The data below holds the lines to copy: everything from the line containing "nose: (830, 245)" to the line containing "nose: (718, 278)", both ends included, set down exactly.

◆ **Source material**
Start of Block

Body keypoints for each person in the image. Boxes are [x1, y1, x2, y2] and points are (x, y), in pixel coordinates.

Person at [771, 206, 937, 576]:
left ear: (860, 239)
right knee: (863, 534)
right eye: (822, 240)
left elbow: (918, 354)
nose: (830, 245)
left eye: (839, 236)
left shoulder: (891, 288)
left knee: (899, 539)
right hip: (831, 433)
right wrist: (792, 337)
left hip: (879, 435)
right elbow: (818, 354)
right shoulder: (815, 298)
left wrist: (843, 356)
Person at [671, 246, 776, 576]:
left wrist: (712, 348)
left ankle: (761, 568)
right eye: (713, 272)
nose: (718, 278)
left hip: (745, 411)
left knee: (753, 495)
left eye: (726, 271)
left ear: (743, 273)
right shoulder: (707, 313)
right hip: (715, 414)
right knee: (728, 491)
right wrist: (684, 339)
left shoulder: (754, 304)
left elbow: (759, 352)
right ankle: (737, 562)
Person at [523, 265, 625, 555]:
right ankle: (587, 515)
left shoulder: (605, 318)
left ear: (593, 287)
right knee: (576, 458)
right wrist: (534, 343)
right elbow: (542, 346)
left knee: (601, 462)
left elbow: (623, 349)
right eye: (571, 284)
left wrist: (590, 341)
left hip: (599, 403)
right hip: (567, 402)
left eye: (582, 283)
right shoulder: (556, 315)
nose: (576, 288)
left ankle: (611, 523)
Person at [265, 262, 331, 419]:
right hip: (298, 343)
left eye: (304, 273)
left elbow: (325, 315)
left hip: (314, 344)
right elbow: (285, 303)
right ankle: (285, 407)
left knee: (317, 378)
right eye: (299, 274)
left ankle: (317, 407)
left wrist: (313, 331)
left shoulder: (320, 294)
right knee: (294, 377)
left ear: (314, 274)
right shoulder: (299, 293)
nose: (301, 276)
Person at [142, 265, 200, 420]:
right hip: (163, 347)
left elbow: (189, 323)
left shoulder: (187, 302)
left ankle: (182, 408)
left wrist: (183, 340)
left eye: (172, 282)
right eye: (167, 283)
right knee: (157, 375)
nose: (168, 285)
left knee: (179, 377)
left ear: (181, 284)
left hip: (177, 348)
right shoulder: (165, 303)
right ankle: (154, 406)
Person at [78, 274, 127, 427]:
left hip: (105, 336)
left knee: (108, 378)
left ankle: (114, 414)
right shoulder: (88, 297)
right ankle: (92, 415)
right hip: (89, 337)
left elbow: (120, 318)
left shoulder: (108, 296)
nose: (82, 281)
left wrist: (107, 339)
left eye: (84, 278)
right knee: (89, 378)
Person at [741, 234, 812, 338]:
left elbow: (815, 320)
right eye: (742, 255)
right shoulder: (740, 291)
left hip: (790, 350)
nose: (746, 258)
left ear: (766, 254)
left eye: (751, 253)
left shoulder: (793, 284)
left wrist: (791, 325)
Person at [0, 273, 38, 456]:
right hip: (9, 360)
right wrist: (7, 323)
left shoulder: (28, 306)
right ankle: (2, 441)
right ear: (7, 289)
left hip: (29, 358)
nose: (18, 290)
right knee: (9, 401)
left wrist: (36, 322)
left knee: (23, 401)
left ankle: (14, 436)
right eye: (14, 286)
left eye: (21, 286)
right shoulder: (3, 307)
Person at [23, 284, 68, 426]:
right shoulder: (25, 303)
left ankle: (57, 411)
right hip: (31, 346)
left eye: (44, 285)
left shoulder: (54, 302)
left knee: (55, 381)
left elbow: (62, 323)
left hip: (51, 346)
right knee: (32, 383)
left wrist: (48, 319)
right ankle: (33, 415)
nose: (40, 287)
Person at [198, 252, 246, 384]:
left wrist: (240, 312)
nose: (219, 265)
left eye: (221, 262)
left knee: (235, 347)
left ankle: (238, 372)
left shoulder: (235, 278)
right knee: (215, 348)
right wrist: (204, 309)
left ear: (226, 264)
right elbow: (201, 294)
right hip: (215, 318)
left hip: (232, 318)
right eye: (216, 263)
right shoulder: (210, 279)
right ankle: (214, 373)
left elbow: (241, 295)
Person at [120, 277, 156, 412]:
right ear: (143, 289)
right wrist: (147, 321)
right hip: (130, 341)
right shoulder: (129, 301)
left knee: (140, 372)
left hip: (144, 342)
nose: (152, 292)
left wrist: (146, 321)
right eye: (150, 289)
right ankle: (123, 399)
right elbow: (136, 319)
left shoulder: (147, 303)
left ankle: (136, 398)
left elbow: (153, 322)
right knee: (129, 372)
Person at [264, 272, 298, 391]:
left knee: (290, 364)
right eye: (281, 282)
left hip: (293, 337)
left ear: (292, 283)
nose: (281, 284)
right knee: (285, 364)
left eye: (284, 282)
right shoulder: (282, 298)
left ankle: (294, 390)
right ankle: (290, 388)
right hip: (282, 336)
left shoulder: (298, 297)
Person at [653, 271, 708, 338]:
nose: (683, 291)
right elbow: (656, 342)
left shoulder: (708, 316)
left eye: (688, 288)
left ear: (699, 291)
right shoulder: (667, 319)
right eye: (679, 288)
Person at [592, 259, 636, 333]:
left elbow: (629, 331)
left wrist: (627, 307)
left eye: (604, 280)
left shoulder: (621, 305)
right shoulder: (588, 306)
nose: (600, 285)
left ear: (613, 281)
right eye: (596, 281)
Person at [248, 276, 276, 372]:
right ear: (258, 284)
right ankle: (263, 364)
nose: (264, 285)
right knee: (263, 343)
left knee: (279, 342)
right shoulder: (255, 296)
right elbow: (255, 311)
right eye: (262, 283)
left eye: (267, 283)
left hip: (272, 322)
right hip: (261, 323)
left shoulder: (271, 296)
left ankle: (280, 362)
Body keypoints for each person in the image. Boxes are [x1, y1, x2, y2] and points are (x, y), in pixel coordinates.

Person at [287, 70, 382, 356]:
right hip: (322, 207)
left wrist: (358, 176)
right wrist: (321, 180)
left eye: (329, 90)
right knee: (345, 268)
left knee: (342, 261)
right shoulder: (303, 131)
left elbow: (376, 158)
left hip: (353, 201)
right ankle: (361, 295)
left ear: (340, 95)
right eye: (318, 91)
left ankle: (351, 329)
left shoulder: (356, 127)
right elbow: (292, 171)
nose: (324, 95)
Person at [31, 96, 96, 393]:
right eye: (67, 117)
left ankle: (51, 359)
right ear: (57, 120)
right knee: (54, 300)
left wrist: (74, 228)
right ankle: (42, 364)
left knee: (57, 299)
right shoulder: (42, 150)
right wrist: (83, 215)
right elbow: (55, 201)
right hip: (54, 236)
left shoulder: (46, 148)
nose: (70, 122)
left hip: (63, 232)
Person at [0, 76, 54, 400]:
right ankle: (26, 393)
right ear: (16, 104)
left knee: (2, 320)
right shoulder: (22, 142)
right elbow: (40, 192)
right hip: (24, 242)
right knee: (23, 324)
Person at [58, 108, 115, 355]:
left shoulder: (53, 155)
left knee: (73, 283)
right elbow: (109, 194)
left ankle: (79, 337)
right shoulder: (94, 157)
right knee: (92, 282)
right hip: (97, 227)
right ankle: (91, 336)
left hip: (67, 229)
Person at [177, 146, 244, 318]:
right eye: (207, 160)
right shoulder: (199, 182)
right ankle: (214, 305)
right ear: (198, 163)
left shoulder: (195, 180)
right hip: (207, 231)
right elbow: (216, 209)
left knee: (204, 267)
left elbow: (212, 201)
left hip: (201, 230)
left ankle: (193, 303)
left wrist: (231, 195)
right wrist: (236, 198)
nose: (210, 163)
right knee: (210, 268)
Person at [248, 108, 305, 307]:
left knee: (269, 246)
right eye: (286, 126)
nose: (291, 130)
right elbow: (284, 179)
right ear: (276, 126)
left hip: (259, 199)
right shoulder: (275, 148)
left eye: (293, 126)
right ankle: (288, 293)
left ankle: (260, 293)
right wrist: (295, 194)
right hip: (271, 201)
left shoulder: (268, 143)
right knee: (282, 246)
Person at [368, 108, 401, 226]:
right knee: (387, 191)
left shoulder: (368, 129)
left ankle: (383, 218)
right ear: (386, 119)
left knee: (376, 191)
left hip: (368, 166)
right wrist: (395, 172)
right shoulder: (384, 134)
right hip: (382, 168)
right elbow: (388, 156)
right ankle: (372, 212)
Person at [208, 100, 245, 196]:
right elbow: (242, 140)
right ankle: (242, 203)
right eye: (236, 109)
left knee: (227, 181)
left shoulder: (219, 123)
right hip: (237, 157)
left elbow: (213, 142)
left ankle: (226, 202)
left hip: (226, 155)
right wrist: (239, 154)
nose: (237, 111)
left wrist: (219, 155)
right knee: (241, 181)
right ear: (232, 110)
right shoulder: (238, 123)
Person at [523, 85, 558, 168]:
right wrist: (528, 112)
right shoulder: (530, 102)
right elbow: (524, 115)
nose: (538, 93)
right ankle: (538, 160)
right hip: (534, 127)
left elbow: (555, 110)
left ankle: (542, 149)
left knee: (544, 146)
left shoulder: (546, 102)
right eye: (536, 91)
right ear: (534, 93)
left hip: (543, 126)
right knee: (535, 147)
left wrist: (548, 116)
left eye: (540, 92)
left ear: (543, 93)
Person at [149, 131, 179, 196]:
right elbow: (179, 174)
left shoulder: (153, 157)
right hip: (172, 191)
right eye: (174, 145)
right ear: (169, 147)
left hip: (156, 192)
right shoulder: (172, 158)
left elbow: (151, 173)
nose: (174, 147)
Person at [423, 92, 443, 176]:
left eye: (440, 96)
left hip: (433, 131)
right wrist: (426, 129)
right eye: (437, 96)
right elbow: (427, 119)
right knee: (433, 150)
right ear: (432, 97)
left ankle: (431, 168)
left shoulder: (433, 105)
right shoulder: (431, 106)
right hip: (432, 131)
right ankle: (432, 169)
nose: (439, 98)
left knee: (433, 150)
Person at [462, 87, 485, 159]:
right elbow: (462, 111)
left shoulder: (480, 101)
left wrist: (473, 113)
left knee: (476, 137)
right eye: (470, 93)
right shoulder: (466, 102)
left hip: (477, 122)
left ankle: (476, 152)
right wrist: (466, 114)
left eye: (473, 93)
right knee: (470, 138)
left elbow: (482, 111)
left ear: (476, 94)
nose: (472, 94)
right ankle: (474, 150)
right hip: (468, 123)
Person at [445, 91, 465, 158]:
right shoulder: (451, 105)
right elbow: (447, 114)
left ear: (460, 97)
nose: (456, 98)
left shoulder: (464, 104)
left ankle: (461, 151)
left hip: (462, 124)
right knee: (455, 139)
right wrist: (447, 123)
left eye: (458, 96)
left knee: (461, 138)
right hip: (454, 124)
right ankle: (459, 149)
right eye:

End of Block

◆ **Solution for this task**
nose: (830, 245)
left eye: (839, 236)
left shoulder: (891, 288)
left knee: (899, 539)
right hip: (831, 433)
right wrist: (792, 337)
left hip: (879, 435)
right elbow: (818, 354)
right shoulder: (815, 298)
left wrist: (843, 356)
Person at [671, 246, 776, 576]:
left wrist: (712, 348)
left ankle: (761, 568)
right eye: (713, 272)
nose: (718, 278)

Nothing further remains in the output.